Written task -> Please copy, exactly as they appear below, the lines from the one containing "da Haluk Levent'i destekledi. Yiyecek ve" through the one containing "hiç bu kadar".

Materials provided ->
···

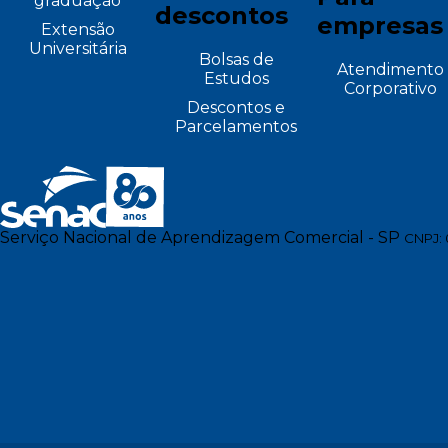
graduação
descontos
empresas
Extensão
Universitária
Bolsas de
Atendimento
Estudos
Corporativo
Descontos e
Parcelamentos
Serviço Nacional de Aprendizagem Comercial - SP
CNPJ: 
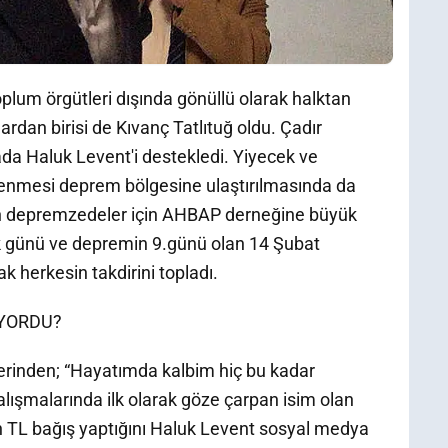
oplum örgütleri dışında gönüllü olarak halktan
rdan birisi de Kıvanç Tatlıtuğ oldu. Çadır
da Haluk Levent'i destekledi. Yiyecek ve
üklenmesi deprem bölgesine ulaştırılmasında da
'un depremzedeler için AHBAP derneğine büyük
ilk günü ve depremin 9.günü olan 14 Şubat
k herkesin takdirini topladı.
IYORDU?
erinden; “Hayatımda kalbim hiç bu kadar
lışmalarında ilk olarak göze çarpan isim olan
in TL bağış yaptığını Haluk Levent sosyal medya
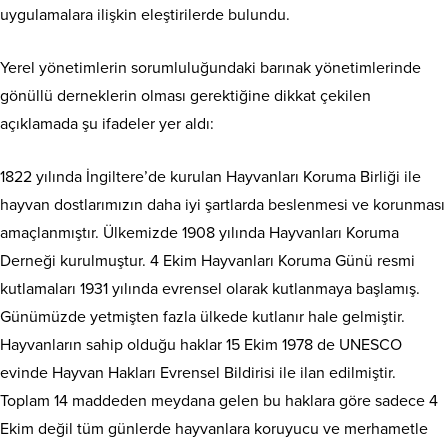
uygulamalara ilişkin eleştirilerde bulundu.
Yerel yönetimlerin sorumluluğundaki barınak yönetimlerinde
gönüllü derneklerin olması gerektiğine dikkat çekilen
açıklamada şu ifadeler yer aldı:
1822 yılında İngiltere’de kurulan Hayvanları Koruma Birliği ile
hayvan dostlarımızın daha iyi şartlarda beslenmesi ve korunması
amaçlanmıştır. Ülkemizde 1908 yılında Hayvanları Koruma
Derneği kurulmuştur. 4 Ekim Hayvanları Koruma Günü resmi
kutlamaları 1931 yılında evrensel olarak kutlanmaya başlamış.
Günümüzde yetmişten fazla ülkede kutlanır hale gelmiştir.
Hayvanların sahip olduğu haklar 15 Ekim 1978 de UNESCO
evinde Hayvan Hakları Evrensel Bildirisi ile ilan edilmiştir.
Toplam 14 maddeden meydana gelen bu haklara göre sadece 4
Ekim değil tüm günlerde hayvanlara koruyucu ve merhametle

···

Solution below ->
da Haluk Levent'i destekledi. Yiyecek ve
üklenmesi deprem bölgesine ulaştırılmasında da
'un depremzedeler için AHBAP derneğine büyük
ilk günü ve depremin 9.günü olan 14 Şubat
k herkesin takdirini topladı.
IYORDU?
erinden; “Hayatımda kalbim hiç bu kadar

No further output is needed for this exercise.